Notes: Originally published in <em>Mujeres Libres</em> No. 13. Translation by Danny Evans.
Authors: Lucía Sánchez Saornil
Published: 2023-06-11 20:51:31Z

An anniversary is always, whether we like it or not, a day of commemoration. We can publicise it or keep silent, make a note in the calendar or not, but our memory stands above and beyond what is convenient or desirable. It is faithful, without mystification, combining the objective representation of the facts with their intimate, subjective interpretation.

Since that glorious day in July a thousand circumstances contrary to our will have modified the course of events. Our civil war has been converted into a war of independence, our social war into a vulgar defensive war, our intentions have been twisted and our greatest acts of daring slammed against the closed circle of 1936-1938; but no one can say that our will has been broken.

19 July 1936! No other date is so full of meaning in the history of our people. And that meaning lives still, open to every possibility, capable of new birth.

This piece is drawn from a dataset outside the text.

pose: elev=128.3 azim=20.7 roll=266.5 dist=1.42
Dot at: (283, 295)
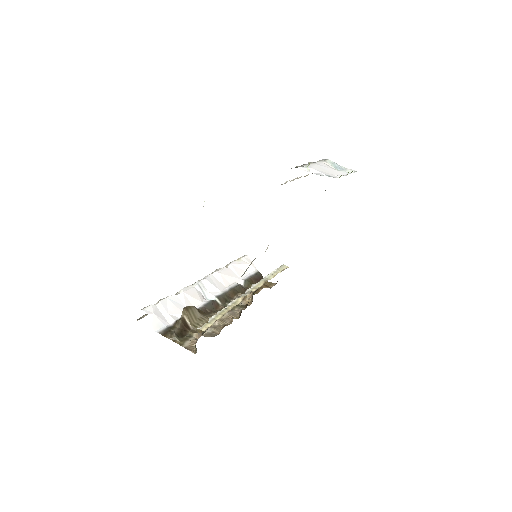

Above the imposed silence, the many compromised actions and forced declarations, 19 July rises with expressive eloquence, unmistakable. And it is because of this, and only this, that the Spanish people are still standing.

Circumstances have trapped us in an iron circle. We have been forced into a retreat that we have accepted only because we know that 19 July continues to burn within us, shining in the darkness of our torture as the only hope.

We know that on this anniversary many balance-sheets will be drawn up in which false rhetorical resources will be drawn upon as if they were mathematical certainties; but 19 July continues to triumph as the only truth and the only way out.

For a long time, the whole political world has awaited our asphyxiation, and it is in vain; our faith will save us. Because the date can be erased from the almanacs, it can be buried under subtle pretexts, imagined conveniences, or sacred interests, but the memory of men remains awakened, and the memory of men strengthens their will, which no one can say has been broken.

Any attempt at a balance-sheet would be too painful; we renounce it deliberately. What remains true is that, with everything that has happened, we can still affirm our faith in 19 July.